# TO DO
Pictures must be kept out of the copy. Every entry is to be duplicated exactly.

(Collected data entries)
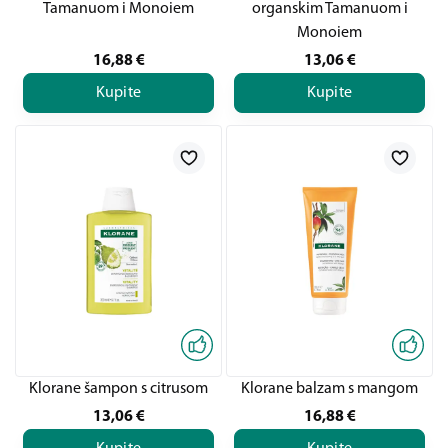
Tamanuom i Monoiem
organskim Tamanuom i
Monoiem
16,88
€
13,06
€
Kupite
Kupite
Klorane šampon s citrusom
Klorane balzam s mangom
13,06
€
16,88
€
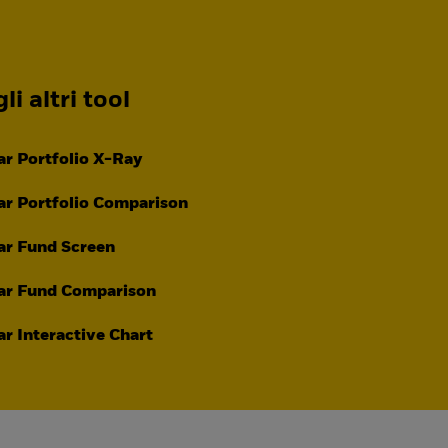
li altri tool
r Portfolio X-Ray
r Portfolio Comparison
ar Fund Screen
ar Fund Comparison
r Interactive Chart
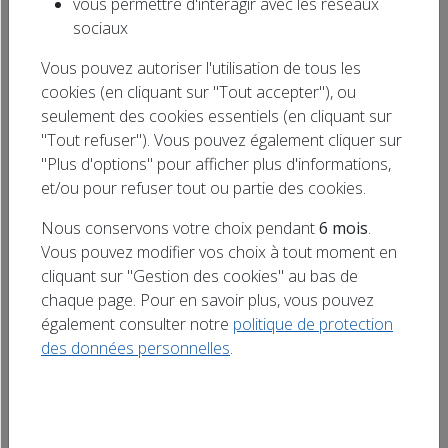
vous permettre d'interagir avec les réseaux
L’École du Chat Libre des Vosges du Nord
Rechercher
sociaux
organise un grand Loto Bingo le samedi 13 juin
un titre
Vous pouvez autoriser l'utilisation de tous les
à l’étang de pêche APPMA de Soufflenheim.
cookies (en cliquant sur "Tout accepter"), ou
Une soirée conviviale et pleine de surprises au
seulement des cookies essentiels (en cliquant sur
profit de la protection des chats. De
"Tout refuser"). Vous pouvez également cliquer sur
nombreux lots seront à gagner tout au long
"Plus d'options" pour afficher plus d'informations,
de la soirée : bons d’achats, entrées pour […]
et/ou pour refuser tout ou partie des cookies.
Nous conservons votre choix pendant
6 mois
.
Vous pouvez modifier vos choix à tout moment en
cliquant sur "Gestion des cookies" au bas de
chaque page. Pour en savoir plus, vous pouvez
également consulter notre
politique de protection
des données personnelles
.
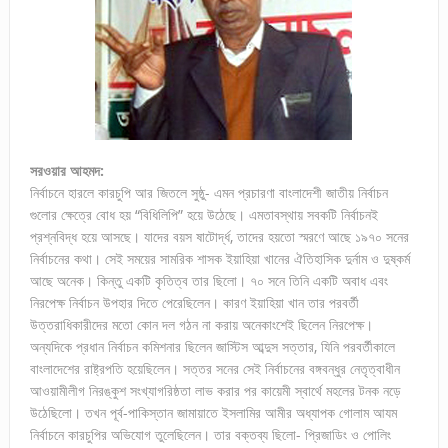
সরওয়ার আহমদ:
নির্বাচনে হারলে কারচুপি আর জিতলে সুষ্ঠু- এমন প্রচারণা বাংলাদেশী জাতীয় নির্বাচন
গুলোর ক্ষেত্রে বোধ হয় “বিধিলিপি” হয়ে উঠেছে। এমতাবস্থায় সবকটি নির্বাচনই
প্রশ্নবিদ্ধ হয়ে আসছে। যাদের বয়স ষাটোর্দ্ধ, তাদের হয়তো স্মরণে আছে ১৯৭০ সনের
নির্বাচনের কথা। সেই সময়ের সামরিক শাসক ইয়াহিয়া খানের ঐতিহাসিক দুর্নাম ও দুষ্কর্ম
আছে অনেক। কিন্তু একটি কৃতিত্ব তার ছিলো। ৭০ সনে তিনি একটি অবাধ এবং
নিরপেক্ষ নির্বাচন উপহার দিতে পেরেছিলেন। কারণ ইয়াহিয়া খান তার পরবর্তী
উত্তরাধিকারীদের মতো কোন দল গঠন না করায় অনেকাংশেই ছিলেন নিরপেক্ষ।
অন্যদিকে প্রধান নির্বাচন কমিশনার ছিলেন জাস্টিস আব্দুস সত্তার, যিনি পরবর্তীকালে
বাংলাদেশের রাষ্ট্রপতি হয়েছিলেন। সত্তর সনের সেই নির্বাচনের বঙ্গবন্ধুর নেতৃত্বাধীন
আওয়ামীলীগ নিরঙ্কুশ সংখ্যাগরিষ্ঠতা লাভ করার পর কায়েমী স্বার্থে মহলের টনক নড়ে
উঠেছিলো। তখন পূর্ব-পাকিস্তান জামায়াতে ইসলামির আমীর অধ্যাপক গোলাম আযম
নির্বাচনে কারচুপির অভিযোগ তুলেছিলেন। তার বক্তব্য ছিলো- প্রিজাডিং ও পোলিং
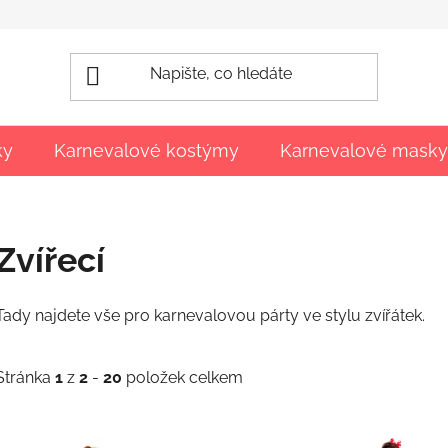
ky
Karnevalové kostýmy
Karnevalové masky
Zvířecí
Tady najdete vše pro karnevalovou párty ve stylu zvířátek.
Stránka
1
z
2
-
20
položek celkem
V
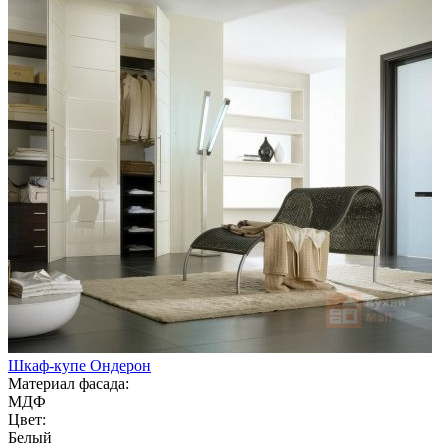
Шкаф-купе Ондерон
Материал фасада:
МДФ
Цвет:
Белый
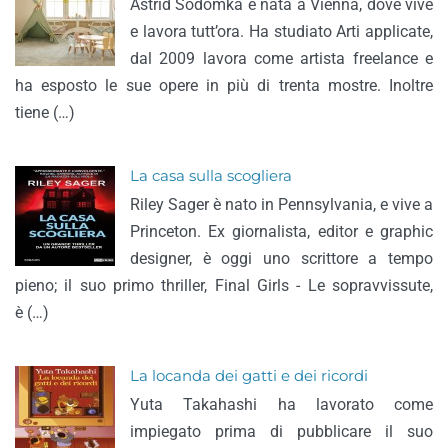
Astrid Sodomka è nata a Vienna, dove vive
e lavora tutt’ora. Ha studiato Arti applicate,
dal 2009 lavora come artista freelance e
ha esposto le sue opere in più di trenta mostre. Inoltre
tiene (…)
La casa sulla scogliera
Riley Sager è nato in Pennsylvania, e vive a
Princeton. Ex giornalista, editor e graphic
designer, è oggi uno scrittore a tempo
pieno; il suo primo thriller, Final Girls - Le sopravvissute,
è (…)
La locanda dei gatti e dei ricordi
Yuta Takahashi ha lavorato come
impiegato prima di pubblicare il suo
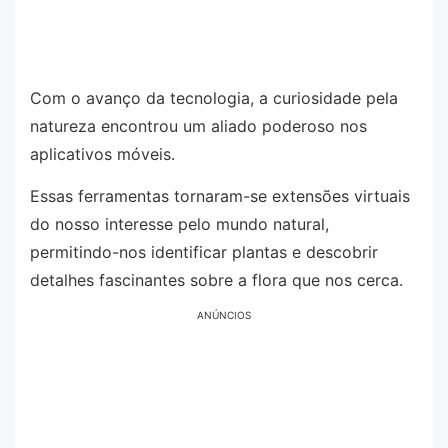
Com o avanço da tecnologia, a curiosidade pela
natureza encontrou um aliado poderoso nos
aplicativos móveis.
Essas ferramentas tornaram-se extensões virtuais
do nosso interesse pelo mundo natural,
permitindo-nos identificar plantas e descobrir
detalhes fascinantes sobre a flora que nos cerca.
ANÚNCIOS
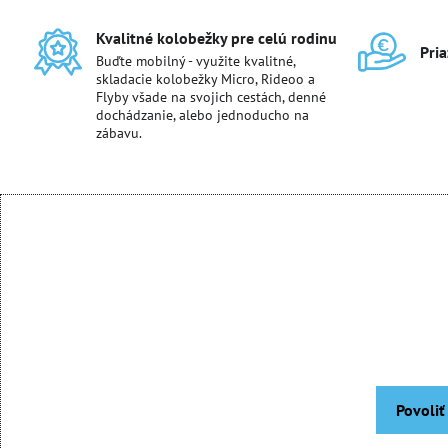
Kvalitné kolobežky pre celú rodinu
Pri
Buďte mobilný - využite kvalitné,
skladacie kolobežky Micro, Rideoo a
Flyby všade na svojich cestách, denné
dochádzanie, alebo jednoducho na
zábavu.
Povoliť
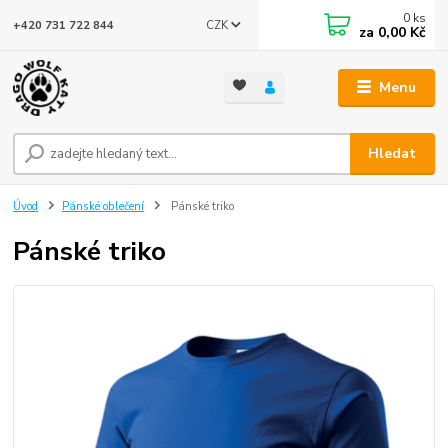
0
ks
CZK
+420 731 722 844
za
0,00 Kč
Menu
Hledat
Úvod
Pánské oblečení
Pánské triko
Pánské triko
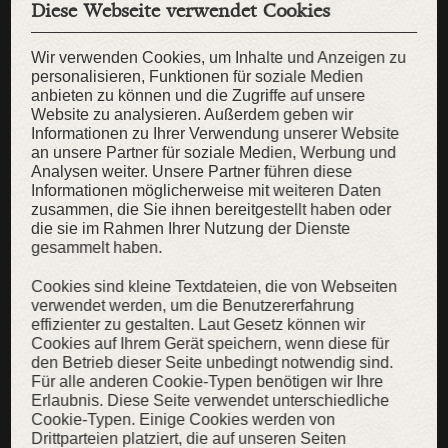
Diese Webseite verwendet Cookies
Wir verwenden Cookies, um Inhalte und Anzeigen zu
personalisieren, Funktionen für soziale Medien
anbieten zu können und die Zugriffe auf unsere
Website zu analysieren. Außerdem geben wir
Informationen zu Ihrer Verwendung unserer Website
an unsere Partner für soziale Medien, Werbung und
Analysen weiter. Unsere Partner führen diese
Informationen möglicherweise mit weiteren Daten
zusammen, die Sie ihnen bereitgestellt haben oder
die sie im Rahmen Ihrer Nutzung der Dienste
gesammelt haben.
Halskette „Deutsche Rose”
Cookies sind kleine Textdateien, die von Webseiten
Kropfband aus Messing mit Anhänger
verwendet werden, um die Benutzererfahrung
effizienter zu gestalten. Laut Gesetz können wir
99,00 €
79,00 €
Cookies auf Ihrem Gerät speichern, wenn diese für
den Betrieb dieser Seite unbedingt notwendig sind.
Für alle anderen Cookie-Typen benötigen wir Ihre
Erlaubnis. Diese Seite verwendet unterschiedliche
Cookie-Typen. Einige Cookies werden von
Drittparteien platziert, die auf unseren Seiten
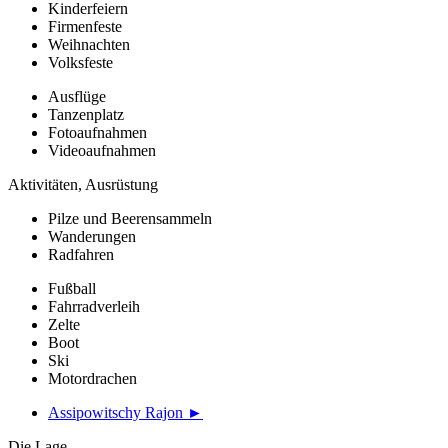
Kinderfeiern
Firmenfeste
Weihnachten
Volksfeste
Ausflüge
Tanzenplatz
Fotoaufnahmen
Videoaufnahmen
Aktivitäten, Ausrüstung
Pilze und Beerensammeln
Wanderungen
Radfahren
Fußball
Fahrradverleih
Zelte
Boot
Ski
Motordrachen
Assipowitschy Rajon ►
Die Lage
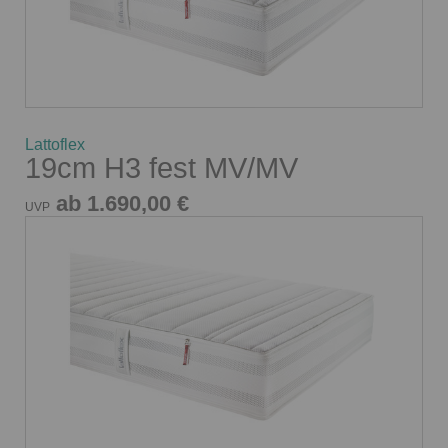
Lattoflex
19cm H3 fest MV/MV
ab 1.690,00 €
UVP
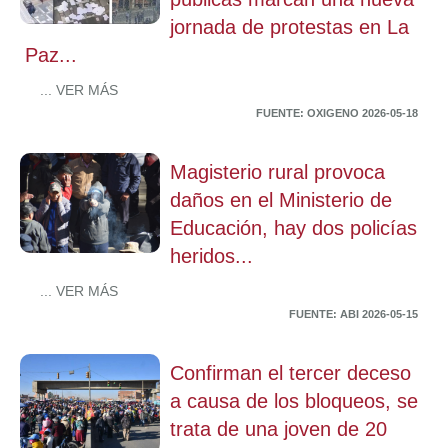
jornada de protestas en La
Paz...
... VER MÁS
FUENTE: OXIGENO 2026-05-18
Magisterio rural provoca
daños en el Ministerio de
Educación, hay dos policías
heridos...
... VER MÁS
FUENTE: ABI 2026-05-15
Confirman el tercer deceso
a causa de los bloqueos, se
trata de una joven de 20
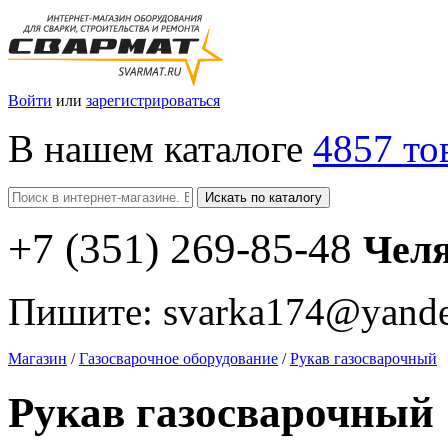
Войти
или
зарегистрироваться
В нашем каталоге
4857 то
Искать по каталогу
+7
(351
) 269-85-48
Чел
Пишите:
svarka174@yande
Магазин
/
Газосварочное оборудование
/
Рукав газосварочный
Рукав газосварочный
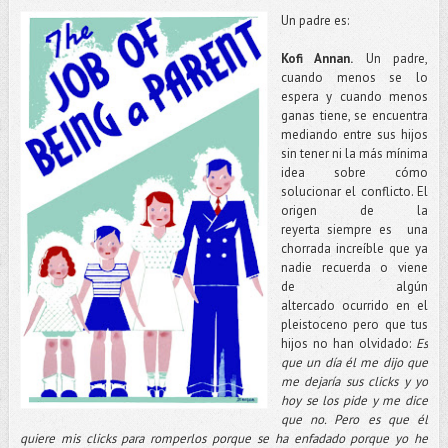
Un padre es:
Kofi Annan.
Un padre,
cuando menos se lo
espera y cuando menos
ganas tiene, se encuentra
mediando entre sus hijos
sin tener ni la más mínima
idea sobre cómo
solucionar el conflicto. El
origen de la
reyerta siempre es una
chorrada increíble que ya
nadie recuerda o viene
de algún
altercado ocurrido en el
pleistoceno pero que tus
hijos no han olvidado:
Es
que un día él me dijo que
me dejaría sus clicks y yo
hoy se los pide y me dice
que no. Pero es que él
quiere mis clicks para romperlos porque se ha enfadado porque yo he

# SOLVED PROBLEM
Tamanuom i Monoiem
organskim Tamanuom i
Monoiem
16,88
€
13,06
€
Kupite
Kupite
Klorane šampon s citrusom
Klorane balzam s mangom
13,06
€
16,88
€
li altri tool
r Portfolio X-Ray
r Portfolio Comparison
ar Fund Screen
ar Fund Comparison
r Interactive Chart
vous permettre d'interagir avec les réseaux
L’École du Chat Libre des Vosges du Nord
Rechercher
sociaux
organise un grand Loto Bingo le samedi 13 juin
un titre
Vous pouvez autoriser l'utilisation de tous les
à l’étang de pêche APPMA de Soufflenheim.
cookies (en cliquant sur "Tout accepter"), ou
Une soirée conviviale et pleine de surprises au
seulement des cookies essentiels (en cliquant sur
profit de la protection des chats. De
"Tout refuser"). Vous pouvez également cliquer sur
nombreux lots seront à gagner tout au long
"Plus d'options" pour afficher plus d'informations,
de la soirée : bons d’achats, entrées pour […]
et/ou pour refuser tout ou partie des cookies.
Nous conservons votre choix pendant
6 mois
.
Vous pouvez modifier vos choix à tout moment en
cliquant sur "Gestion des cookies" au bas de
chaque page. Pour en savoir plus, vous pouvez
également consulter notre
politique de protection
des données personnelles
.
সরওয়ার আহমদ:
নির্বাচনে হারলে কারচুপি আর জিতলে সুষ্ঠু- এমন প্রচারণা বাংলাদেশী জাতীয় নির্বাচন
গুলোর ক্ষেত্রে বোধ হয় “বিধিলিপি” হয়ে উঠেছে। এমতাবস্থায় সবকটি নির্বাচনই
প্রশ্নবিদ্ধ হয়ে আসছে। যাদের বয়স ষাটোর্দ্ধ, তাদের হয়তো স্মরণে আছে ১৯৭০ সনের
নির্বাচনের কথা। সেই সময়ের সামরিক শাসক ইয়াহিয়া খানের ঐতিহাসিক দুর্নাম ও দুষ্কর্ম
আছে অনেক। কিন্তু একটি কৃতিত্ব তার ছিলো। ৭০ সনে তিনি একটি অবাধ এবং
নিরপেক্ষ নির্বাচন উপহার দিতে পেরেছিলেন। কারণ ইয়াহিয়া খান তার পরবর্তী
উত্তরাধিকারীদের মতো কোন দল গঠন না করায় অনেকাংশেই ছিলেন নিরপেক্ষ।
অন্যদিকে প্রধান নির্বাচন কমিশনার ছিলেন জাস্টিস আব্দুস সত্তার, যিনি পরবর্তীকালে
বাংলাদেশের রাষ্ট্রপতি হয়েছিলেন। সত্তর সনের সেই নির্বাচনের বঙ্গবন্ধুর নেতৃত্বাধীন
আওয়ামীলীগ নিরঙ্কুশ সংখ্যাগরিষ্ঠতা লাভ করার পর কায়েমী স্বার্থে মহলের টনক নড়ে
উঠেছিলো। তখন পূর্ব-পাকিস্তান জামায়াতে ইসলামির আমীর অধ্যাপক গোলাম আযম
নির্বাচনে কারচুপির অভিযোগ তুলেছিলেন। তার বক্তব্য ছিলো- প্রিজাডিং ও পোলিং
ky
Karnevalové kostýmy
Karnevalové masky
Zvířecí
Tady najdete vše pro karnevalovou párty ve stylu zvířátek.
Stránka
1
z
2
-
20
položek celkem
V
Шкаф-купе Ондерон
Материал фасада:
МДФ
Цвет:
Белый
Astrid Sodomka è nata a Vienna, dove vive
e lavora tutt’ora. Ha studiato Arti applicate,
dal 2009 lavora come artista freelance e
ha esposto le sue opere in più di trenta mostre. Inoltre
tiene (…)
La casa sulla scogliera
Riley Sager è nato in Pennsylvania, e vive a
Princeton. Ex giornalista, editor e graphic
designer, è oggi uno scrittore a tempo
pieno; il suo primo thriller, Final Girls - Le sopravvissute,
è (…)
La locanda dei gatti e dei ricordi
Yuta Takahashi ha lavorato come
impiegato prima di pubblicare il suo
Com o avanço da tecnologia, a curiosidade pela
natureza encontrou um aliado poderoso nos
aplicativos móveis.
Essas ferramentas tornaram-se extensões virtuais
do nosso interesse pelo mundo natural,
permitindo-nos identificar plantas e descobrir
detalhes fascinantes sobre a flora que nos cerca.
ANÚNCIOS
Kvalitné kolobežky pre celú rodinu
Pri
Buďte mobilný - využite kvalitné,
skladacie kolobežky Micro, Rideoo a
Flyby všade na svojich cestách, denné
dochádzanie, alebo jednoducho na
zábavu.
Povoliť
0
ks
CZK
+420 731 722 844
za
0,00 Kč
Menu
Hledat
Úvod
Pánské oblečení
Pánské triko
Pánské triko
Diese Webseite verwendet Cookies
Wir verwenden Cookies, um Inhalte und Anzeigen zu
personalisieren, Funktionen für soziale Medien
anbieten zu können und die Zugriffe auf unsere
Website zu analysieren. Außerdem geben wir
Informationen zu Ihrer Verwendung unserer Website
an unsere Partner für soziale Medien, Werbung und
Analysen weiter. Unsere Partner führen diese
Informationen möglicherweise mit weiteren Daten
zusammen, die Sie ihnen bereitgestellt haben oder
die sie im Rahmen Ihrer Nutzung der Dienste
gesammelt haben.
Halskette „Deutsche Rose”
Cookies sind kleine Textdateien, die von Webseiten
Kropfband aus Messing mit Anhänger
verwendet werden, um die Benutzererfahrung
effizienter zu gestalten. Laut Gesetz können wir
99,00 €
79,00 €
Cookies auf Ihrem Gerät speichern, wenn diese für
den Betrieb dieser Seite unbedingt notwendig sind.
Für alle anderen Cookie-Typen benötigen wir Ihre
Erlaubnis. Diese Seite verwendet unterschiedliche
Cookie-Typen. Einige Cookies werden von
Drittparteien platziert, die auf unseren Seiten
Kinderfeiern
Firmenfeste
Weihnachten
Volksfeste
Ausflüge
Tanzenplatz
Fotoaufnahmen
Videoaufnahmen
Aktivitäten, Ausrüstung
Pilze und Beerensammeln
Wanderungen
Radfahren
Fußball
Fahrradverleih
Zelte
Boot
Ski
Motordrachen
Assipowitschy Rajon ►
Die Lage
Lattoflex
19cm H3 fest MV/MV
ab 1.690,00 €
UVP
jornada de protestas en La
Paz...
... VER MÁS
FUENTE: OXIGENO 2026-05-18
Magisterio rural provoca
daños en el Ministerio de
Educación, hay dos policías
heridos...
... VER MÁS
FUENTE: ABI 2026-05-15
Confirman el tercer deceso
a causa de los bloqueos, se
trata de una joven de 20
Войти
или
зарегистрироваться
В нашем каталоге
4857 то
Искать по каталогу
+7
(351
) 269-85-48
Чел
Пишите:
svarka174@yande
Магазин
/
Газосварочное оборудование
/
Рукав газосварочный
Рукав газосварочный
Un padre es:
Kofi Annan.
Un padre,
cuando menos se lo
espera y cuando menos
ganas tiene, se encuentra
mediando entre sus hijos
sin tener ni la más mínima
idea sobre cómo
solucionar el conflicto. El
origen de la
reyerta siempre es una
chorrada increíble que ya
nadie recuerda o viene
de algún
altercado ocurrido en el
pleistoceno pero que tus
hijos no han olvidado:
Es
que un día él me dijo que
me dejaría sus clicks y yo
hoy se los pide y me dice
que no. Pero es que él
quiere mis clicks para romperlos porque se ha enfadado porque yo he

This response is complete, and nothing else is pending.